Geciteerde tekst:
____________
Op basis van de afwegingen in paragraaf 3.1 maken we in eerste instantie een keuze voor de eerste termijn van deze Transitievisie Warmte, de periode 2022-2026. Daarbij zetten we in op het uitwerken van het volgende drieluik:

  • 1.

    Besparingsaanpak

  • 2.

    Collectieve aanpak

  • 3.

    Individuele aanpak

 

1.Besparingsaanpak

Zoals al vaker aangegeven, is isolatie een randvoorwaarde. Het plan is dan ook om voor de hele gemeente Eersel een aanpak te ontwikkelen om energie te besparen, o.a. door isolatie en hergebruik van (warmte)energie te stimuleren, zodat op termijn alle woningen klaar zijn voor de transitie naar aardgasvrij. We werken onze besparingsopgave uit in een gemeentebrede aanpak.

 

2.Collectieve aanpak

Voor een collectieve aanpak starten we op basis van de huidige inzichten (2021) met verkenningen voor een warmtenet binnen de kern Eersel. We focussen ons daar in eerste instantie op gebieden met:

  • Een toekomstig knelpunt in het elektriciteitsnetwerk bij een overstap naar volledig elektrisch alternatief voor aardgas (warmtepomp).

  • Omvangrijke renovatie- en verbouwplannen van Woningstichting de Zaligheden.

  • Een hoge bebouwingsdichtheid en lage adoptiegraad.

 

Op dit moment beschikt de kern van Eersel niet over een geschikte warmtebron voor een warmtenet. Daarom moeten alternatieve oplossingen voor de toepassing van een warmtenet onderzocht worden. In het geval dat in de praktijk niet voldoende aansluitingen kunnen worden gerealiseerd, onderzoeken we kansen om andere (aanliggende) gebieden ook aan te sluiten.
____________
[Gegevens]

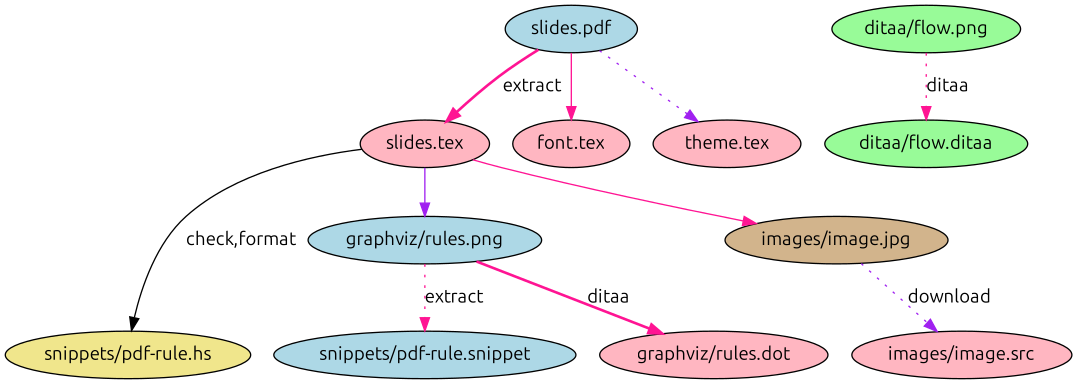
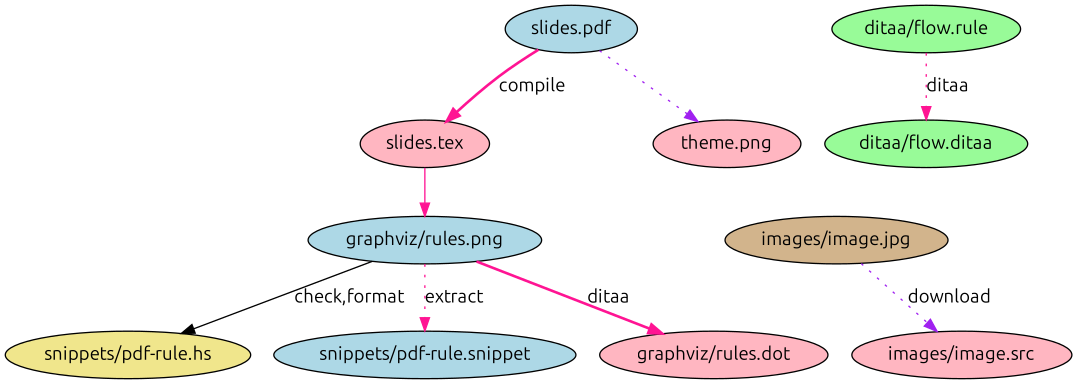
  digraph {
    fontname=Ubuntu
    node [fillcolor=lightpink fontname=Ubuntu style=filled]
    edge [color=deeppink fontname=Ubuntu style=solid]
    "slides.pdf" [fillcolor=lightblue]
    "slides.tex"
-   "font.tex"
-   "theme.tex"
+   "theme.tex" [label="theme.png"]
    "snippets/pdf-rule.hs" [fillcolor=khaki]
    "graphviz/rules.png" [fillcolor=lightblue]
    "images/image.jpg" [fillcolor=tan]
    "snippets/pdf-rule.snippet" [fillcolor=lightblue]
    "graphviz/rules.dot"
-   "ditaa/flow.png" [fillcolor=palegreen]
+   "ditaa/flow.png" [fillcolor=palegreen label="ditaa/flow.rule"]
    "ditaa/flow.ditaa" [fillcolor=palegreen]
    "images/image.src"
-   "slides.pdf" -> "slides.tex" [label=extract style=bold]
-   "slides.pdf" -> "font.tex"
+   "slides.pdf" -> "slides.tex" [label=compile style=bold]
    "slides.pdf" -> "theme.tex" [color=purple style=dotted]
-   "slides.tex" -> "snippets/pdf-rule.hs" [color=black label="check,format"]
-   "slides.tex" -> "graphviz/rules.png" [color=purple]
-   "slides.tex" -> "images/image.jpg"
+   "graphviz/rules.png" -> "snippets/pdf-rule.hs" [color=black label="check,format"]
+   "slides.tex" -> "graphviz/rules.png"
    "graphviz/rules.png" -> "snippets/pdf-rule.snippet" [label=extract style=dotted]
    "graphviz/rules.png" -> "graphviz/rules.dot" [label=ditaa style=bold]
    "images/image.jpg" -> "images/image.src" [color=purple label=download style=dotted]
    "ditaa/flow.png" -> "ditaa/flow.ditaa" [label=ditaa style=dotted]
  }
____________
Vat het fragment over de Transitievisie Warmte samen in twee zinnen.

Antwoord: Voor de eerste termijn van de Transitievisie Warmte, de periode 2022-2026, kiest men voor een drieluik van een besparingsaanpak, een collectieve aanpak en een individuele aanpak. Isolatie is een randvoorwaarde en wordt met hergebruik van warmte-energie gemeentebreed gestimuleerd, terwijl voor de collectieve aanpak verkenningen starten naar een warmtenet in de kern Eersel, waarvoor alternatieve oplossingen onderzocht moeten worden omdat daar nu geen geschikte warmtebron is.